I wonder what point Jesus is trying to make? I wonder what John is trying to accomplish in writing this story about Jesus? I wonder what the Spirit is saying to us today through all this?
I have 6 ideas:
#1 Jesus is weeding out his disciples – Jesus is basically saying, “Here’s the deal. Are you in or out?”
This is the hard stuff. Radical discipleship. It is a call to action. Which would be consistent if this John is the same John the writer of Revelation, which is, I submit at its core about radical discipleship.
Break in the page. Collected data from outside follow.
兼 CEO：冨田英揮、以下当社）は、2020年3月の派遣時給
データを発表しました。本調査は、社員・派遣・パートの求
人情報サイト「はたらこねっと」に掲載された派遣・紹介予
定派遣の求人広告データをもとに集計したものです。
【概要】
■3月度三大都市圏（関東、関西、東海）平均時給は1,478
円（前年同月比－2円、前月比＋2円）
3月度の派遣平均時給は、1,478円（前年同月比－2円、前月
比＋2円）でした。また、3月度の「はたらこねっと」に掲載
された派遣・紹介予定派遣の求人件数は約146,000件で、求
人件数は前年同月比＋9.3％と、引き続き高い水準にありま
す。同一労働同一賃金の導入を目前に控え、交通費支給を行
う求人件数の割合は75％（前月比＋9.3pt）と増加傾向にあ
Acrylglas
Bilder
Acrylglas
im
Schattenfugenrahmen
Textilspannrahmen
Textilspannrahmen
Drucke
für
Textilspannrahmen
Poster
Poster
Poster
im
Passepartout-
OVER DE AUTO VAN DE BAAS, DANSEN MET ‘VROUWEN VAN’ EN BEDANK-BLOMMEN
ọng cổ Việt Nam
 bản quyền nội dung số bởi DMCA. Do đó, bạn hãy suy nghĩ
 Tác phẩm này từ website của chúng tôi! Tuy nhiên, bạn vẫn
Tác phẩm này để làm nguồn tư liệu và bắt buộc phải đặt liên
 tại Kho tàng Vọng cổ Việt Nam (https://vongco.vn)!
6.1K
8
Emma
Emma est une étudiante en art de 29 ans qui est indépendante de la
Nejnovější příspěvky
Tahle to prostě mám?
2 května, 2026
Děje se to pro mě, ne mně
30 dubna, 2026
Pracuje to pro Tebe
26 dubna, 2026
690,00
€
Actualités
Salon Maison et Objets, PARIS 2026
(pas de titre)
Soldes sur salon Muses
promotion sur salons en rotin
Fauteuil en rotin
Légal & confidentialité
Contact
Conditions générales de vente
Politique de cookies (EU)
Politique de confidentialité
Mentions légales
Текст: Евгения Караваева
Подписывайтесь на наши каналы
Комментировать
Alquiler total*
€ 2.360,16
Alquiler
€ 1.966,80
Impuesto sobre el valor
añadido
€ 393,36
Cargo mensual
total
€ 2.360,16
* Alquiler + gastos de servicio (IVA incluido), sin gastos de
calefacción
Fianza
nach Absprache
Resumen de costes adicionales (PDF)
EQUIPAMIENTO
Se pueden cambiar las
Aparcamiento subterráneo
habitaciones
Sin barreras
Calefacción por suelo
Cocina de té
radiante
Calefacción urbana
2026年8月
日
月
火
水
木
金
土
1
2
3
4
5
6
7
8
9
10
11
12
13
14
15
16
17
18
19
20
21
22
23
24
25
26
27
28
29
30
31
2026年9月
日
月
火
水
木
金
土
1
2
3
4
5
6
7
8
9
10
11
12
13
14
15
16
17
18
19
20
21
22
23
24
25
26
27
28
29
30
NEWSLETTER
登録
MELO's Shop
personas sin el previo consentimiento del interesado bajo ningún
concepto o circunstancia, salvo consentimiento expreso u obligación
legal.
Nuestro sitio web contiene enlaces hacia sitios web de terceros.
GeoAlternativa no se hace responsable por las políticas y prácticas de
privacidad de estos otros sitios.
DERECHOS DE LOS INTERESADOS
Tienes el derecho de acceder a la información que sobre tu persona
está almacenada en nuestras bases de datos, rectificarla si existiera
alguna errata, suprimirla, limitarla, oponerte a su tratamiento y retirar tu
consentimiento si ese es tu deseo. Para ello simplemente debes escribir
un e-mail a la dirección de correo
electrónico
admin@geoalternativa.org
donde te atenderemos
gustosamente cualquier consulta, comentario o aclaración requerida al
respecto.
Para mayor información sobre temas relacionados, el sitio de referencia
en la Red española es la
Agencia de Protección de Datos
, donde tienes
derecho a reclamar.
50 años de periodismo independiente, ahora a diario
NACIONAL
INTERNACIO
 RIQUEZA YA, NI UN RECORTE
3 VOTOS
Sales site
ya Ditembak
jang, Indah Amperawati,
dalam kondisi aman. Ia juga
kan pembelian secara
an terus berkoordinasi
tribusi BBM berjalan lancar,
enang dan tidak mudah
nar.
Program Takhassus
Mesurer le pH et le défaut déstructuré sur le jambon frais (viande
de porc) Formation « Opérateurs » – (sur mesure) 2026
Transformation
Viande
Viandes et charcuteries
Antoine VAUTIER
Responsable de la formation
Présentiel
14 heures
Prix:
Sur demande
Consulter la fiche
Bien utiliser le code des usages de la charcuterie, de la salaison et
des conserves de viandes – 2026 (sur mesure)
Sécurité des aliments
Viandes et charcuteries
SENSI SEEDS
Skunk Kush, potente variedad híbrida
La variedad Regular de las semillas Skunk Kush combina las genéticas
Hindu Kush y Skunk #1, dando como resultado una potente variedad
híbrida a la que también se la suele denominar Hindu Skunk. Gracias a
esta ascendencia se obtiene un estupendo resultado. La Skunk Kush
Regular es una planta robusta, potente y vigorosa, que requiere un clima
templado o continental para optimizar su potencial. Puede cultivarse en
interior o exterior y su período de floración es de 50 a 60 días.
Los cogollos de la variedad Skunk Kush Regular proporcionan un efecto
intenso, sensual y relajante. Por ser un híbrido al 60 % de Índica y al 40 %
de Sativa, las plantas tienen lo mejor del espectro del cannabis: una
#2 Jesus is taking a known cultural norm and tweaking it. “You’ve heard it said but I say to you…” kinda thing. You think you know bread from heaven? I’ll give you bread from heaven. This bread or manna was held in such high esteem that it was even kept in the ark of the covenant, so it was pretty central to their cultural and religious identity. He takes that piece of their DNA and shows how he is the fulfillment and the True form of what they thought they knew.
#3 John was juxtaposing the temporal with the eternal and placing Jesus clearly on the side of the latter. Manna was part of their identity – temporary. Jesus – eternal
#4 Jesus is true sustenance. He is True Life. Which is consistent with John’s purpose as he puts in John 20:31 – 31But these are written that you may believe that Jesus is the Christ, the Son of God, and that by believing you may have life in his name.
#5 If John wrote this to a Greek audience then he may be trying to make clear that Jesus is for the whole world – not just Jews. Then all this talk about Jesus being more, better, truer than what the Jew’s ancestors experienced would make some sense.
#6 I have a sneaking suspicsion that the Spirit is saying something to us today about where we assume our sustenance comes from. We have come to believe that our meaning in life comes from having stuff. Making a name for ourselves, being popular, being noticed. We lust for importance. We are gluttons of our own achievement. We assume that our fulfillment in life comes from getting. Sure we want to get different stuff from what the crowd in Jesus’ day wanted… but we, like them, both want want want want want. We are unhappy unless we are getting more.
Is it any wonder then that we live distracted, disinterested lives? If we constantly and consistently surround ourselves with the junk that we crave is it any surprise when we can’t seem to focus.